- _DESKRIPSI TUGAS_: Tuliskan ulang secara persis bagian dari berita tentang rupiah, mulai dari "Tekanan yang dihadapi" dan terus sampai "di 6,839 persen.".

- _TEKS HALAMAN_:
KABARBURSA.COM - Pergerakan nilai tukar rupiah kembali tertekan dalam perdagangan hari ini, Rabu, 26 Juni 2024, terseret oleh kejatuhan mata uang Tiongkok, yuan, dan kebangkitan dolar Amerika Serikat (AS) akibat nada hawkish baru dari para pejabat Federal Reserve (The Fed).
Rupiah yang pagi tadi dibuka melemah di Rp16.441/USD dan sempat menyentuh level terlemah di Rp16.448/USD, saat ini masih tertekan di kisaran Rp16.433/USD pada pukul 14:33 WIB.
Level itu bahkan lebih lemah dibandingkan nilai rupiah di pasar Nondeliverable Forward (NDF) yang ada di kisaran Rp16.426-Rp16.431/USD. Inversi ini kemungkinan karena adanya kontrak NDF jatuh tempo yang tidak bisa diperpanjang sehingga para pemburu valuta asing (valas) beralih menyerbu pasar spot untuk mencari dolar AS.
Tekanan yang dihadapi rupiah berlangsung ketika pasar saham masih bergerak di zona hijau dan yield Surat Berharga Negara (SBN) bervariasi, dengan tenor 10 tahun naik sedikit ke 7,108 persen dan tenor dua tahun di 6,839 persen.
Rupiah terseret pelemahan yang dialami oleh yuan yang tergerus nilainya 0,05 persen terhadap dolar AS, ketika level imbal hasil obligasi pemerintah Tiongkok terjatuh ke level terendah dalam 22 tahun terakhir di 2,22 persen karena kekhawatiran terkait prospek pertumbuhan ke depan.

- _DAFTAR ENTRI_:
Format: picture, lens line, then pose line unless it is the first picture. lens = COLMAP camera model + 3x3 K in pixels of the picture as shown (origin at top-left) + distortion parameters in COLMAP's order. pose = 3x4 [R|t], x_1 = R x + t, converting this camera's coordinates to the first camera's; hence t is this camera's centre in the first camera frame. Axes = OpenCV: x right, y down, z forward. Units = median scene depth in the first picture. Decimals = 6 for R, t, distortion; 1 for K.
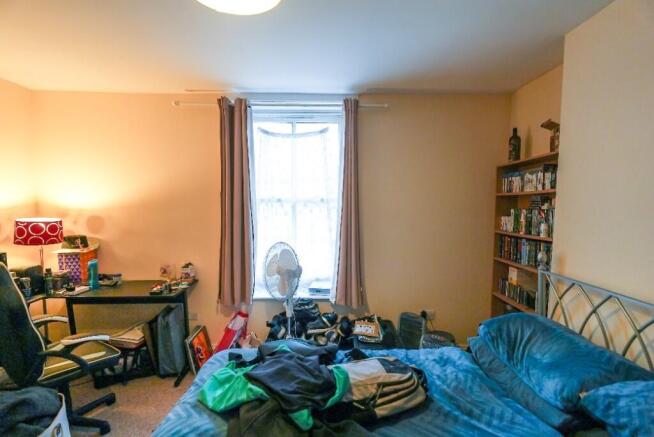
lens RADIAL K [[316.8, 0, 331.8], [0, 316.8, 218.1], [0, 0, 1]] dist [-0.000499, -0.006357]
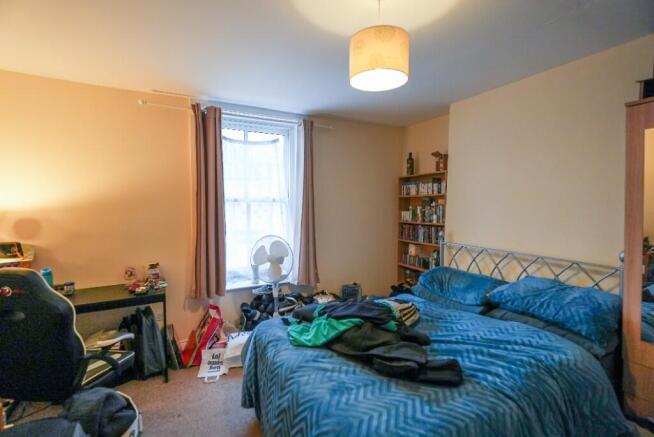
lens RADIAL K [[316.8, 0, 331.8], [0, 316.8, 218.1], [0, 0, 1]] dist [-0.000499, -0.006357]
pose [[0.879635, -0.027016, 0.474881, -0.465776], [0.026371, 0.999620, 0.008021, 0.006530], [-0.474917, 0.005467, 0.880014, -0.149432]]
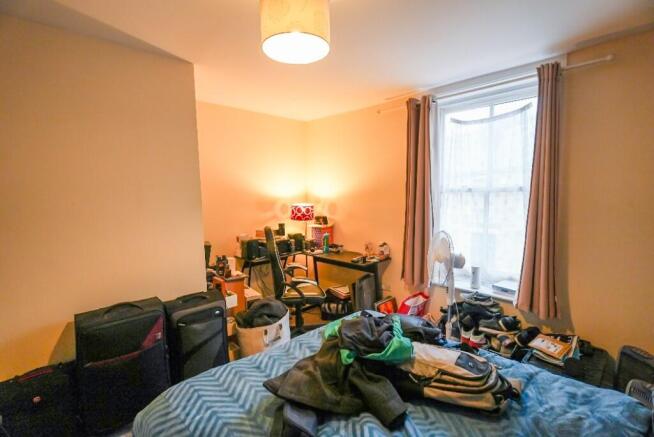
lens RADIAL K [[313.8, 0, 316.1], [0, 313.8, 218.2], [0, 0, 1]] dist [-0.001692, -0.001029]
pose [[0.654130, 0.052579, -0.754552, 0.300467], [-0.026392, 0.998560, 0.046702, -0.002440], [0.755921, -0.010635, 0.654576, 0.016041]]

- _HASIL LATIHAN_:
Tekanan yang dihadapi rupiah berlangsung ketika pasar saham masih bergerak di zona hijau dan yield Surat Berharga Negara (SBN) bervariasi, dengan tenor 10 tahun naik sedikit ke 7,108 persen dan tenor dua tahun di 6,839 persen.